Produce word for word the lines of the data below running from the one that has "そんな少女の焦りを見抜いたのか、女は少女を目的の街まで送り届けようと申し出た。" to the one that has "Github Version: 3.14a", inclusive, and no others.

Source texts of formatted documents:
+ + + + + + +

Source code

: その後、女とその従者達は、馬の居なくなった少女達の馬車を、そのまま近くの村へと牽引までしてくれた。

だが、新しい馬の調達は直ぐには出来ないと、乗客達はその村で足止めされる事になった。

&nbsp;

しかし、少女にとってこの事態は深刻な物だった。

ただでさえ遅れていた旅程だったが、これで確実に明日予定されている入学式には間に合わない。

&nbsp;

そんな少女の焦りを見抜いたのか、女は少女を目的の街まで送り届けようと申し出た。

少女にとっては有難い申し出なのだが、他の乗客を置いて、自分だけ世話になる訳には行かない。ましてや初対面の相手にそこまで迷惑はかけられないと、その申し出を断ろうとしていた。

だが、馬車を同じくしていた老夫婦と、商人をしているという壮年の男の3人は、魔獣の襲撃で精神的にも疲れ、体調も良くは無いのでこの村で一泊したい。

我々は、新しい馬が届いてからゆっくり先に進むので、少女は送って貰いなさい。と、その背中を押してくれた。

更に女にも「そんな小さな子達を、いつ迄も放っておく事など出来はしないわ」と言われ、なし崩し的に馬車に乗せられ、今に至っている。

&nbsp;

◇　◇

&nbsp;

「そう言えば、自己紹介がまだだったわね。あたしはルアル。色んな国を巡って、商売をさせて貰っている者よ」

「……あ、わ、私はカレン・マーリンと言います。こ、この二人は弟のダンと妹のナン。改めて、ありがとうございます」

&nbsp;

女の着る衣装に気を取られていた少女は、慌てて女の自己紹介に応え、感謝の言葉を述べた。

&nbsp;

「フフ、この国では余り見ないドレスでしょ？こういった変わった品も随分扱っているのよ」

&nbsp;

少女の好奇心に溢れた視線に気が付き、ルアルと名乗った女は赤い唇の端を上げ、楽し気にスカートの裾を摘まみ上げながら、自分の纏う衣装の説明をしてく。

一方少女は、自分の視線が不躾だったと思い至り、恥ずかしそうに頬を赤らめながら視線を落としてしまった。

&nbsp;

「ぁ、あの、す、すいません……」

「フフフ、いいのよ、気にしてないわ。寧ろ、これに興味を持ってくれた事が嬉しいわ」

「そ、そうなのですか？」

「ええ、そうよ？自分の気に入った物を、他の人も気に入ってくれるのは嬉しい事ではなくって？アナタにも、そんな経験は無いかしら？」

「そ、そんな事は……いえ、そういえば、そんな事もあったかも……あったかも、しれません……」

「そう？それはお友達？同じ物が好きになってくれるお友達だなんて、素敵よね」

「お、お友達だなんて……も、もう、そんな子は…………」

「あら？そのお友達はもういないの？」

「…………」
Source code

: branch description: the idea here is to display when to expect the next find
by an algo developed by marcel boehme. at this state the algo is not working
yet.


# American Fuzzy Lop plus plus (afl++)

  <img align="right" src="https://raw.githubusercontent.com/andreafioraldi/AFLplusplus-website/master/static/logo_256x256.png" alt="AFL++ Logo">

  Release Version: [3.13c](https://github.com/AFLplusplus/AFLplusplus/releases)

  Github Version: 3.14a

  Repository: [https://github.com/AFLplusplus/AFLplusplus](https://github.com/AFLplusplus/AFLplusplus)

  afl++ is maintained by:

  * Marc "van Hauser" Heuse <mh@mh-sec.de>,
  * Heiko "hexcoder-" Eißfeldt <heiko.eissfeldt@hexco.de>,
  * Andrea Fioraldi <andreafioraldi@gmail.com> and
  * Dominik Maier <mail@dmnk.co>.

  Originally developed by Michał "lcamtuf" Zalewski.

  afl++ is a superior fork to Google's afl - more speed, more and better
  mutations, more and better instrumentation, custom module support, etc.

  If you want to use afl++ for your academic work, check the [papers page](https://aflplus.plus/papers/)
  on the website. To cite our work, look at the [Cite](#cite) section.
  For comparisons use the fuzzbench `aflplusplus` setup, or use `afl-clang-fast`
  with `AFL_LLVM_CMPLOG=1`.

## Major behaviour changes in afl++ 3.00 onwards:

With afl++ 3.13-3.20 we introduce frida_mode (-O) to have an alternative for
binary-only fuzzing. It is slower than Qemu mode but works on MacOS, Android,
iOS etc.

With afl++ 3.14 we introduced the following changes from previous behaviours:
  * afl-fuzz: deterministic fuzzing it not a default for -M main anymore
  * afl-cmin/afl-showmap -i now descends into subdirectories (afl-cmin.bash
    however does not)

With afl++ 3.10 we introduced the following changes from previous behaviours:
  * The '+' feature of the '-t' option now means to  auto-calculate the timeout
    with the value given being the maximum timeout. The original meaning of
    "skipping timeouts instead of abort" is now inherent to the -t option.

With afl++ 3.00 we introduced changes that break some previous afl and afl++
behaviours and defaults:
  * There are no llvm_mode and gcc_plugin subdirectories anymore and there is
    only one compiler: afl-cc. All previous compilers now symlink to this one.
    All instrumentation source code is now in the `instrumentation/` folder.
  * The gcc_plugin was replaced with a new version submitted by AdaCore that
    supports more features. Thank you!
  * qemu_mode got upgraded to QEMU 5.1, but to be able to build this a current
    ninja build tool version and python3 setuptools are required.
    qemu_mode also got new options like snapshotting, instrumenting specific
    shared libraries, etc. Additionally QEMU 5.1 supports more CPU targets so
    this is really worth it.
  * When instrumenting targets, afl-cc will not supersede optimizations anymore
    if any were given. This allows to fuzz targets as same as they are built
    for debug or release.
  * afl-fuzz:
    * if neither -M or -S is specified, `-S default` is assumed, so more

+ + + + + + +

[Result below]
そんな少女の焦りを見抜いたのか、女は少女を目的の街まで送り届けようと申し出た。

少女にとっては有難い申し出なのだが、他の乗客を置いて、自分だけ世話になる訳には行かない。ましてや初対面の相手にそこまで迷惑はかけられないと、その申し出を断ろうとしていた。

だが、馬車を同じくしていた老夫婦と、商人をしているという壮年の男の3人は、魔獣の襲撃で精神的にも疲れ、体調も良くは無いのでこの村で一泊したい。

我々は、新しい馬が届いてからゆっくり先に進むので、少女は送って貰いなさい。と、その背中を押してくれた。

更に女にも「そんな小さな子達を、いつ迄も放っておく事など出来はしないわ」と言われ、なし崩し的に馬車に乗せられ、今に至っている。

&nbsp;

◇　◇

&nbsp;

「そう言えば、自己紹介がまだだったわね。あたしはルアル。色んな国を巡って、商売をさせて貰っている者よ」

「……あ、わ、私はカレン・マーリンと言います。こ、この二人は弟のダンと妹のナン。改めて、ありがとうございます」

&nbsp;

女の着る衣装に気を取られていた少女は、慌てて女の自己紹介に応え、感謝の言葉を述べた。

&nbsp;

「フフ、この国では余り見ないドレスでしょ？こういった変わった品も随分扱っているのよ」

&nbsp;

少女の好奇心に溢れた視線に気が付き、ルアルと名乗った女は赤い唇の端を上げ、楽し気にスカートの裾を摘まみ上げながら、自分の纏う衣装の説明をしてく。

一方少女は、自分の視線が不躾だったと思い至り、恥ずかしそうに頬を赤らめながら視線を落としてしまった。

&nbsp;

「ぁ、あの、す、すいません……」

「フフフ、いいのよ、気にしてないわ。寧ろ、これに興味を持ってくれた事が嬉しいわ」

「そ、そうなのですか？」

「ええ、そうよ？自分の気に入った物を、他の人も気に入ってくれるのは嬉しい事ではなくって？アナタにも、そんな経験は無いかしら？」

「そ、そんな事は……いえ、そういえば、そんな事もあったかも……あったかも、しれません……」

「そう？それはお友達？同じ物が好きになってくれるお友達だなんて、素敵よね」

「お、お友達だなんて……も、もう、そんな子は…………」

「あら？そのお友達はもういないの？」

「…………」
Source code

: branch description: the idea here is to display when to expect the next find
by an algo developed by marcel boehme. at this state the algo is not working
yet.


# American Fuzzy Lop plus plus (afl++)

  <img align="right" src="https://raw.githubusercontent.com/andreafioraldi/AFLplusplus-website/master/static/logo_256x256.png" alt="AFL++ Logo">

  Release Version: [3.13c](https://github.com/AFLplusplus/AFLplusplus/releases)

  Github Version: 3.14a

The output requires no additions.